Марта присела рядом с Дэниелом и потребовала: «Скажи батюшке!»
— О чем? — юноша не поднимал глаз от льняной скатерти.
— Не знаю, — Марта поцеловала русую голову. «Скажи все равно, он поймет. И давай, — она потормошила Дэниела, — они на лодке потом собрались кататься, пойди, посмотри, как там, на реке, не холодно ли».
Темза текла спокойно, и Дэниел залюбовался золотыми листьями ив, что росли вдоль берега. Он присел на еще зеленую траву, и, посмотрев на семью лебедей в заводи, подумал:
— И правда, может, сказать отцу? Он поймет, он сам молодым женился, девятнадцати лет. Но Эухения ведь меня старше, да еще испанка. Господи, ну что же делать? — он опустил голову в руки и внезапно разозлился:
— Наплевать. Я ее люблю, она меня тоже. Все будет хорошо. Господи, — он вдруг застыл и почувствовал, что краснеет, — а если дитя? Ведь могло так быть, могло. Бедная девочка, ну как я ее посмел оставить? Да, сам едва не умер, валялся с лихорадкой, руку хотели отрезать — но все равно, как я посмел? Простит ли она меня?»
Лебеди подплыли ближе, и Дэниел, глядя на белоснежных птиц, сказал себе: «Все равно. Я должен, должен ее увидеть. А там, — будь, что будет».

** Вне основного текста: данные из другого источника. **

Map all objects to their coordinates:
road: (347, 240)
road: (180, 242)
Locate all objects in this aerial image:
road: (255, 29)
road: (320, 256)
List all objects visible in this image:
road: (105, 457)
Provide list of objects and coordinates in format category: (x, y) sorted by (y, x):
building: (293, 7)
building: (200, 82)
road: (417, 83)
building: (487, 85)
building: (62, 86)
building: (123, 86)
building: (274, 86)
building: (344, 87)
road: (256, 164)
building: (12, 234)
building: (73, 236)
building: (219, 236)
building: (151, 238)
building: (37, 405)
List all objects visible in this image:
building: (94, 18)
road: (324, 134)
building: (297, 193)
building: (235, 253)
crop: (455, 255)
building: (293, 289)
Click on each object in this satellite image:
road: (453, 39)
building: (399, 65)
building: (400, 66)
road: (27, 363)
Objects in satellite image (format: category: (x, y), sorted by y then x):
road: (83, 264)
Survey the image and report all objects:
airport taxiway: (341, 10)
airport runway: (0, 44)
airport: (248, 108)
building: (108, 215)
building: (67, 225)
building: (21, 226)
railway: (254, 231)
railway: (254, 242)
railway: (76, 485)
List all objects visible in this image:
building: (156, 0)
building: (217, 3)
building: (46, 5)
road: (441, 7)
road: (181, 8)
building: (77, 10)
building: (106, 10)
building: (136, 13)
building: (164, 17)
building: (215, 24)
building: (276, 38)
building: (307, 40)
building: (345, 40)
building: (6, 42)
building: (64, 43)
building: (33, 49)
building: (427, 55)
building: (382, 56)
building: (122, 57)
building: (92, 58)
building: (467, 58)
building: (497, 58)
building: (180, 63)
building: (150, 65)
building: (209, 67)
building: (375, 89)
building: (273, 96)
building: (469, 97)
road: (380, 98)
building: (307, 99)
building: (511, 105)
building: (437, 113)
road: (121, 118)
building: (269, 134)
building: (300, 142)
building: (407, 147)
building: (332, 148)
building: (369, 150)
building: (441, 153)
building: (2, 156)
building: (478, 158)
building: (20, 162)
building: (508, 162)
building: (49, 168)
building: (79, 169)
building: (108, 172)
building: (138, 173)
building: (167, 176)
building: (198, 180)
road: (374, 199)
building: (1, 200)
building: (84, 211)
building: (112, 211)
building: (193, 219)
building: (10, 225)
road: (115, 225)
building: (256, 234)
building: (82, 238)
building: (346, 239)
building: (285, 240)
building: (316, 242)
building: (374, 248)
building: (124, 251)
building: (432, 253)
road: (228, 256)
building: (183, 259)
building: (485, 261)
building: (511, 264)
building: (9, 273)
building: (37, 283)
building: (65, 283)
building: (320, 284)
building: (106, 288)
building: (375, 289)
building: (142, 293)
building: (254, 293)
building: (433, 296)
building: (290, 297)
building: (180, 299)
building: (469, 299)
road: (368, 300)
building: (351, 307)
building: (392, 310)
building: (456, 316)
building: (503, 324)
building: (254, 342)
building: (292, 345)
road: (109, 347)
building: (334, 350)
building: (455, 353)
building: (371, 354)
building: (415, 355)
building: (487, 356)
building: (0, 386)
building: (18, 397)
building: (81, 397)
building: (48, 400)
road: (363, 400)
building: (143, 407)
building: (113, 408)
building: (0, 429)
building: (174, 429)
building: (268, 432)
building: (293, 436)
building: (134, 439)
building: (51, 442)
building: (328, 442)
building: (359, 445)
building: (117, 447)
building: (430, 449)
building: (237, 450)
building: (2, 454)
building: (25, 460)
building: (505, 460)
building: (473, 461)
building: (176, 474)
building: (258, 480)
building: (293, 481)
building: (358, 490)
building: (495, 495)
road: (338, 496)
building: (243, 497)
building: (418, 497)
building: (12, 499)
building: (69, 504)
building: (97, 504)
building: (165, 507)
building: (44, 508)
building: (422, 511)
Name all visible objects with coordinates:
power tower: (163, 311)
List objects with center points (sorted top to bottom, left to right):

Марфа налила на донышко бокала женевера и протянула донье Хане. Та все рыдала, сидя в большом, обитом бархатом кресле, что стояло в углу опочивальни.
— Одно лицо, миссис Марта, — женщина отпила и опять расплакалась.
— Будто сыночек мой старший передо мной стоит. Давид только повыше был, и волосы у него темные, а у мальчика — черные совсем, будто вороново крыло. И ведь тоже врач, как отец его. Ах, миссис Марта, миссис Марта, — донья Хана вытерла щеки кружевным платком, — ну как нам благодарить-то вас, я уж и не знаю.
Марфа забрала у доньи Ханы мокрый платок и вытащила свой. «Это не меня, — ласково сказала она, — это мистера Джованни, он ведь Иосифа вырастил, выучил его, заботился о нем, как о своем сыне».